Wat is de lumbale fascie?
De lumbale fascia is een van de verschillende menselijke bindweefselsystemen die gezamenlijk bekend staan als anatomische fascia. Gelegen in het onderste deel van de rug, is het de buitenste laag dicht zacht weefsel, net onder de opperhuid, die zich horizontaal uitstrekt langs de natuurlijke achterste afvallijn. Zoals de naam al aangeeft, is deze structuur opgenomen in de vele spier- en botgroepen die deel uitmaken van de rug die bekend staat als de lumbale regio. Het bestaat uit met elkaar verweven vellen vezelachtig weefsel, het dient als een basis voor bevestiging voor verschillende oppervlakkige spieren en biedt ondersteuning voor diepe spieren. Elasticiteit in de fascia zorgt ook voor schokabsorptie tijdens het lopen, waardoor een soepele, ietwat stuiterende gang wordt geboden.
Talloze spieren, wervels en andere complementaire componenten werken samen, net als een complex systeem van katrollen. Spieren trekken samen en zetten uit om skeletonderdelen te draaien, roteren en kantelen, zowel om beweging te vergemakkelijken als om het evenwicht te behouden en een juiste houding te garanderen. Vaak vereist een eenvoudige beweging, zoals het heffen van een arm, de interactie van talloze spieren, bindweefsels, botten en gewrichten uit schijnbaar niet-gerelateerde gebieden van de rug en nek. Bindweefsels zoals de lumbale fascia, bijvoorbeeld in de onderrug, vergemakkelijken vaak lichaamsbewegingen elders, zoals de buik of schouders.

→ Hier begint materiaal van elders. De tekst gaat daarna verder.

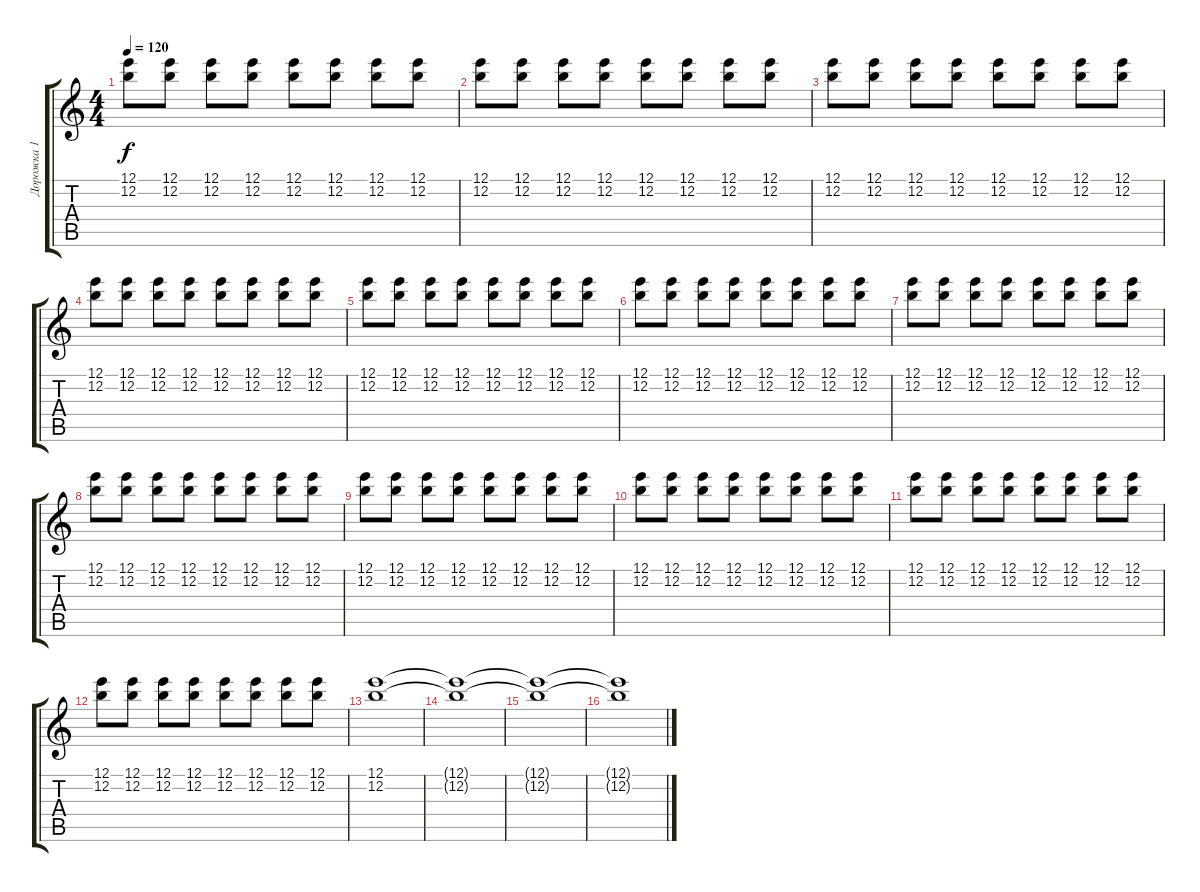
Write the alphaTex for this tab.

\track ("Дорожка 1" "Дорожка 1") {instrument overdrivenguitar}
\staff {score tabs}
\tuning (E4 B3 G3 D3 A2 E2) {hide}
\ts (4 4)
\tempo 120
\clef g2
\ks c
(12.1 12.2).8{dy f} (12.1 12.2).8 (12.1 12.2).8 (12.1 12.2).8 (12.1 12.2).8 (12.1 12.2).8 (12.1 12.2).8 (12.1 12.2).8 |
(12.1 12.2).8 (12.1 12.2).8 (12.1 12.2).8 (12.1 12.2).8 (12.1 12.2).8 (12.1 12.2).8 (12.1 12.2).8 (12.1 12.2).8 |
(12.1 12.2).8 (12.1 12.2).8 (12.1 12.2).8 (12.1 12.2).8 (12.1 12.2).8 (12.1 12.2).8 (12.1 12.2).8 (12.1 12.2).8 |
(12.1 12.2).8 (12.1 12.2).8 (12.1 12.2).8 (12.1 12.2).8 (12.1 12.2).8 (12.1 12.2).8 (12.1 12.2).8 (12.1 12.2).8 |
(12.1 12.2).8 (12.1 12.2).8 (12.1 12.2).8 (12.1 12.2).8 (12.1 12.2).8 (12.1 12.2).8 (12.1 12.2).8 (12.1 12.2).8 |
(12.1 12.2).8 (12.1 12.2).8 (12.1 12.2).8 (12.1 12.2).8 (12.1 12.2).8 (12.1 12.2).8 (12.1 12.2).8 (12.1 12.2).8 |
(12.1 12.2).8 (12.1 12.2).8 (12.1 12.2).8 (12.1 12.2).8 (12.1 12.2).8 (12.1 12.2).8 (12.1 12.2).8 (12.1 12.2).8 |
(12.1 12.2).8 (12.1 12.2).8 (12.1 12.2).8 (12.1 12.2).8 (12.1 12.2).8 (12.1 12.2).8 (12.1 12.2).8 (12.1 12.2).8 |
(12.1 12.2).8 (12.1 12.2).8 (12.1 12.2).8 (12.1 12.2).8 (12.1 12.2).8 (12.1 12.2).8 (12.1 12.2).8 (12.1 12.2).8 |
(12.1 12.2).8 (12.1 12.2).8 (12.1 12.2).8 (12.1 12.2).8 (12.1 12.2).8 (12.1 12.2).8 (12.1 12.2).8 (12.1 12.2).8 |
(12.1 12.2).8 (12.1 12.2).8 (12.1 12.2).8 (12.1 12.2).8 (12.1 12.2).8 (12.1 12.2).8 (12.1 12.2).8 (12.1 12.2).8 |
(12.1 12.2).8 (12.1 12.2).8 (12.1 12.2).8 (12.1 12.2).8 (12.1 12.2).8 (12.1 12.2).8 (12.1 12.2).8 (12.1 12.2).8 |
(12.1 12.2).1 |
(12.1{t} 12.2{t}).1 |
(12.1{t} 12.2{t}).1 |
(12.1{t} 12.2{t}).1
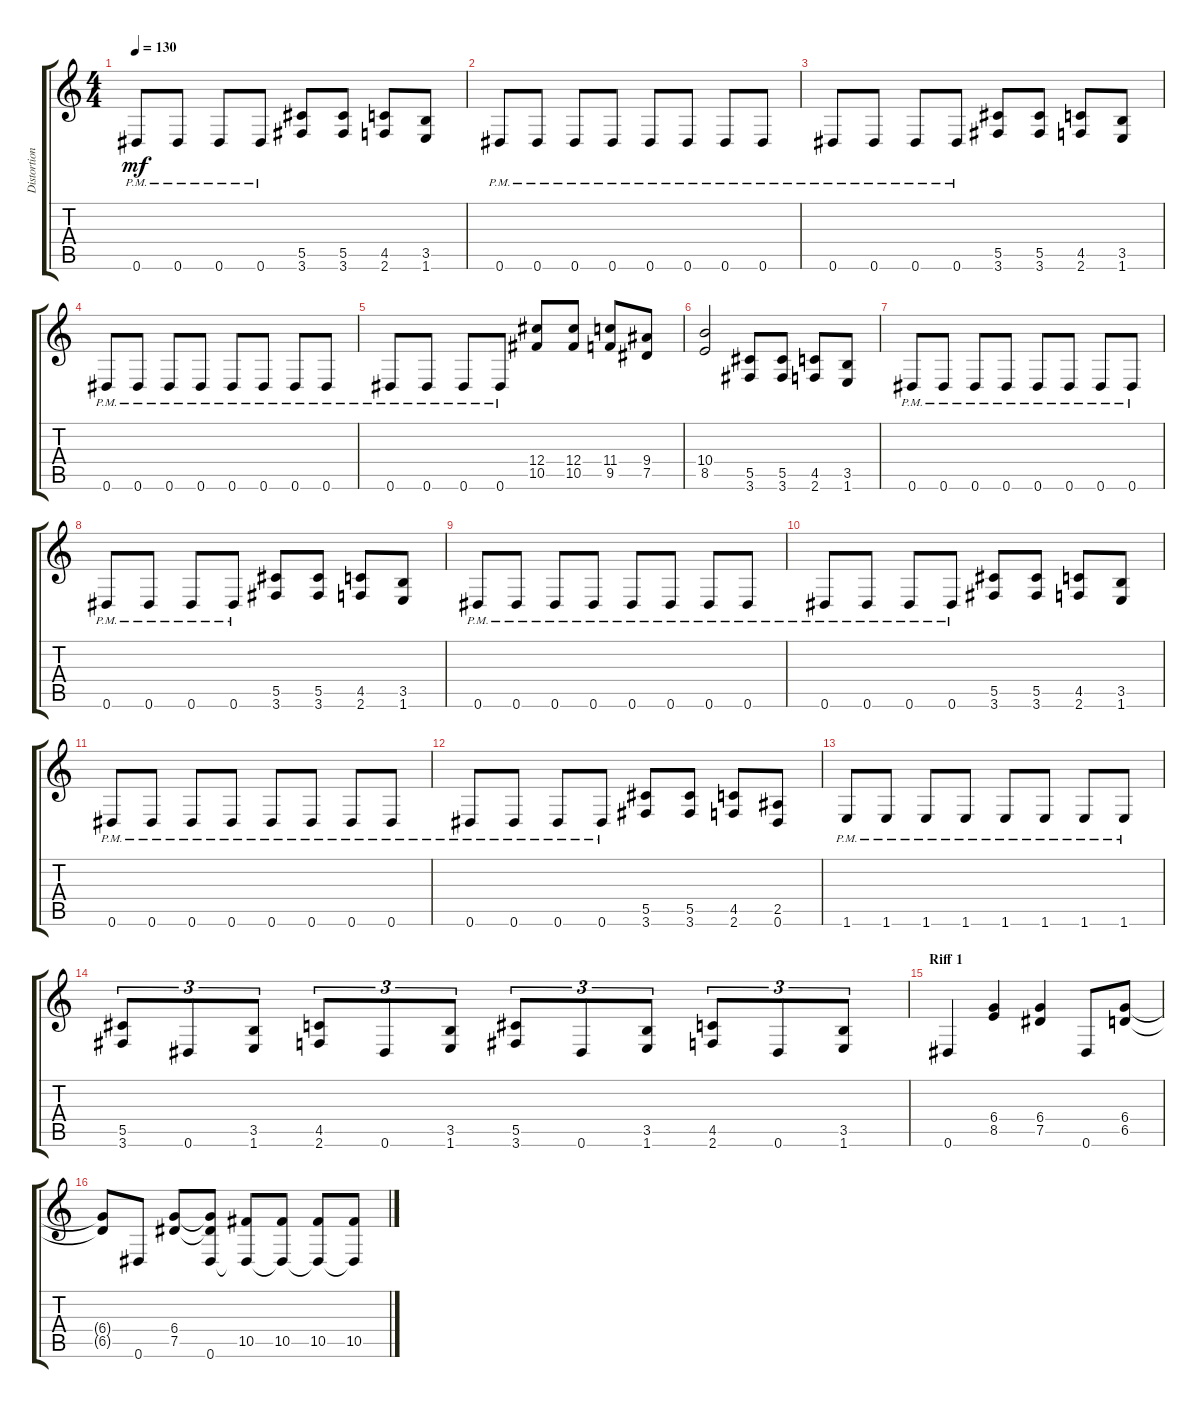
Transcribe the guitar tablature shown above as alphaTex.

\track ("Distortion Lead" "Distortion") {instrument distortionguitar}
\staff {score tabs}
\tuning (Eb4 Bb3 Gb3 Db3 Ab2 Eb2) {hide}
\ts (4 4)
\tempo 130
\clef g2
\ks c
0.6{pm}.8{dy mf} 0.6{pm}.8 0.6{pm}.8 0.6{pm}.8 (5.5 3.6).8 (5.5 3.6).8 (4.5 2.6).8 (3.5 1.6).8 |
0.6{pm}.8 0.6{pm}.8 0.6{pm}.8 0.6{pm}.8 0.6{pm}.8 0.6{pm}.8 0.6{pm}.8 0.6{pm}.8 |
0.6{pm}.8 0.6{pm}.8 0.6{pm}.8 0.6{pm}.8 (5.5 3.6).8 (5.5 3.6).8 (4.5 2.6).8 (3.5 1.6).8 |
0.6{pm}.8 0.6{pm}.8 0.6{pm}.8 0.6{pm}.8 0.6{pm}.8 0.6{pm}.8 0.6{pm}.8 0.6{pm}.8 |
0.6{pm}.8 0.6{pm}.8 0.6{pm}.8 0.6{pm}.8 (12.4 10.5).8 (12.4 10.5).8 (11.4 9.5).8 (9.4 7.5).8 |
(10.4 8.5).2 (5.5 3.6).8 (5.5 3.6).8 (4.5 2.6).8 (3.5 1.6).8 |
0.6{pm}.8 0.6{pm}.8 0.6{pm}.8 0.6{pm}.8 0.6{pm}.8 0.6{pm}.8 0.6{pm}.8 0.6{pm}.8 |
0.6{pm}.8 0.6{pm}.8 0.6{pm}.8 0.6{pm}.8 (5.5 3.6).8 (5.5 3.6).8 (4.5 2.6).8 (3.5 1.6).8 |
0.6{pm}.8 0.6{pm}.8 0.6{pm}.8 0.6{pm}.8 0.6{pm}.8 0.6{pm}.8 0.6{pm}.8 0.6{pm}.8 |
0.6{pm}.8 0.6{pm}.8 0.6{pm}.8 0.6{pm}.8 (5.5 3.6).8 (5.5 3.6).8 (4.5 2.6).8 (3.5 1.6).8 |
0.6{pm}.8 0.6{pm}.8 0.6{pm}.8 0.6{pm}.8 0.6{pm}.8 0.6{pm}.8 0.6{pm}.8 0.6{pm}.8 |
0.6{pm}.8 0.6{pm}.8 0.6{pm}.8 0.6{pm}.8 (5.5 3.6).8 (5.5 3.6).8 (4.5 2.6).8 (2.5 0.6).8 |
1.6{pm}.8 1.6{pm}.8 1.6{pm}.8 1.6{pm}.8 1.6{pm}.8 1.6{pm}.8 1.6{pm}.8 1.6{pm}.8 |
(5.5 3.6).8{tu (3 2)} 0.6.8{tu (3 2)} (3.5 1.6).8{tu (3 2)} (4.5 2.6).8{tu (3 2)} 0.6.8{tu (3 2)} (3.5 1.6).8{tu (3 2)} (5.5 3.6).8{tu (3 2)} 0.6.8{tu (3 2)} (3.5 1.6).8{tu (3 2)} (4.5 2.6).8{tu (3 2)} 0.6.8{tu (3 2)} (3.5 1.6).8{tu (3 2)} |
\section ("" "Riff 1")
0.6.4 (6.4 8.5).4 (6.4 7.5).4 0.6.8 (6.4 6.5).8 |
(6.4{t} 6.5{t}).8 0.6.8 (6.4 7.5).8 (6.4{t} 7.5{t} 0.6).8 (10.5 0.6{t}).8 (10.5 0.6{t}).8 (10.5 0.6{t}).8 (10.5 0.6{t}).8
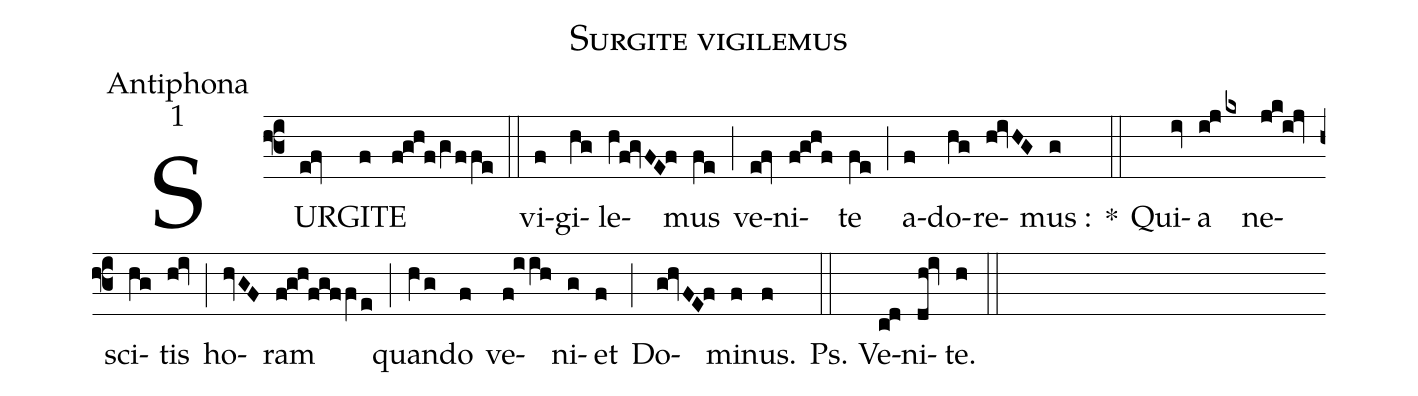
name:Surgite vigilemus;
office-part:Antiphona;
mode:1;
%%
(f3)SUR(e!fv)GI(f)TE(f!g!h!f/gVf/fV!e) (::) vi(f)gi(hV!g)le(hV!f!gvFE!f)mus(fV!e) (;) ve(e!fv)ni(f!g!h!f)te(fV!e) (;) a-(f)do(hV!g)re(h!ivHG)mus :(g) *(::) Qui(iv)a(i!j/kx) ne(j!k!i!jv)sci(hV!g)tis(h!iv) (;) ho(hvGF)ram(f!g!h!f!g!f/fVe) (;) quan(hVg)do(f) ve(f!i/iV!h)ni(g)et(f) (;) Do(g!hvFE!f)mi(f)nus.(f) (::)Ps. Ve(c!d)ni(dh!iv)te.(h) (::)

De fascia van het lumbale gebied rust onder de latissimus dorsi en boven elke gluteus maximus-spier. De lumbale fascia lijkt op een waaiervormige structuur. Gecentreerd op de kleine van de wervelkolom, ligt het smalle uiteinde van de waaiervorm in lijn met de taille. Aan de bovenkant van de lumbale fascia-ventilator is de latissimus dorsi direct bevestigd en strekt zich over het grootste deel van de onderste helft van de rug uit in de humerus of het schouderblad. Met ondersteuning van de lumbale fascia maakt de latissimus dorsi verschillende schouderbewegingen mogelijk, waardoor het zijn doel vervult als lid van een klasse van spieren bekend als extensoren.
Terwijl de bewegingen van het bovenlichaam worden ondersteund, helpt de lumbale fascia ook de buitenste laag van buikspieren te ondersteunen, bekend als de externe abdominale obliques. Deze spieren beginnen in de onderrug aan weerszijden van de wervelkolom, met uiteinden bevestigd net achter de smalle basis van de waaiervorm van de lumbale fascia. Voortgaand van de basis van de ventilator tot aan de onderbuik, beschermen de externe abdominale obliques interne organen, ondersteunen andere buikspieren en helpen de buik samen te drukken.
Het ondersteunen van andere spieren door de positie van elke spier te handhaven en een kader te bieden voor de bevestiging van oppervlakkige spieren zijn slechts twee functies van de lumbale fascia. Vanwege de vezelachtige structuur hebben de weefsels van de fascia elastische eigenschappen. In combinatie met de relatieve nabijheid van de gluteus maximus-spieren en verschillende buikspieren, bieden deze elastische eigenschappen schokabsorberende voordelen tijdens het lopen. Dienovereenkomstig krijgt het looppatroon van een individu een bescheiden sprong en vloeiendere pas.